It requires certain precautions to connect new device hardware to a Linux machine. Apart from the required hardware interfaces, additional code must be added to the Linux kernel to interface between the hardware and the generic kernel routines of the I/O-subsystem. In order to write a device driver detailed knowledge is required of the internal concepts of certain parts of the Linux kernel, of the way the Linux kernel communicates with the device driver (and vice versa) and of the way a device driver handles the physical device. In addition, experience is needed with various types of device drivers and the way a new device driver can be loaded into the kernel.
A step by step construction of an actual device driver is part of the course, adding features as their theoretical coverage progresses.

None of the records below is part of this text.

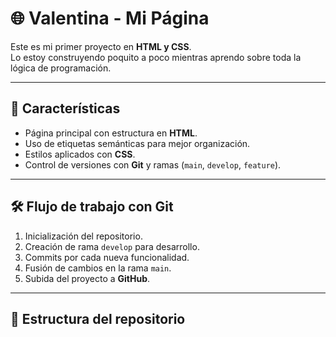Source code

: # 🌐 Valentina - Mi Página

Este es mi primer proyecto  en **HTML y CSS**.  
Lo estoy construyendo poquito a poco mientras aprendo sobre toda la lógica de programación.

---

## 📌 Características
- Página principal con estructura en **HTML**.
- Uso de etiquetas semánticas para mejor organización.
- Estilos aplicados con **CSS**.
- Control de versiones con **Git** y ramas (`main`, `develop`, `feature`).

---

## 🛠️ Flujo de trabajo con Git
1. Inicialización del repositorio.
2. Creación de rama `develop` para desarrollo.
3. Commits por cada nueva funcionalidad.
4. Fusión de cambios en la rama `main`.
5. Subida del proyecto a **GitHub**.

---

## 📂 Estructura del repositorio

The specific details of USB drivers are a separate topic in this course.
Course attendees receive the following documentation:
- A practice book containing copies of the presentations, sample driver texts, exercises, answers to the exercises, and background information. In addition, the course documentation of the Linux Foundation course LFD430 is part of the handouts.
- Shortly after the course the student will receive a certificate as a proof of participation
- This course teaches the design and construction of a device driver for Linux systems. In-depth information about the interface between the device driver and the rest of the Linux kernel is an important part of the course.
This course is intended for experienced (system) programmers who have to design, develop and maintain device drivers for Linux.
Onderstaande voorkennis is vereist:
Students must be fluent in C programming. Furthermore, a general understanding of Linux system programming is preferred.
The specific hardware details of devices must be obtained from the documents of the hardware manufacturer.
Block and network drivers are extensively covered in the course handouts, but experience shows that students prefer character drivers to take up all course hours. Please contact us in time before the course if block and/or network drivers are important to you.
- Recapitulation of kernel mechanisms.
- General functionality of a driver: different types of drivers, physical I/O, major and minor numbers. Loadable versus static drivers.
- Driver entry points: character, block, network.
- General mechanisms: Sleep and wakeup (wait queues). Buffer allocation. Timer handling. Interrupt handling.
- Configuration and initialization: Error logging, debugging, the /sys and /dev file systems.
- Character drivers: Data transport between user mode and kernel mode, error codes, the ioctl interface.
- Block drivers: Buffer management, mount and unmount, request queues and the request-routine, interrupt and start routines.
- USB drivers: the USB-skeleton driver dissected, probe, release, including an extensive lab exercise using a hardware board available to each student in the class-room.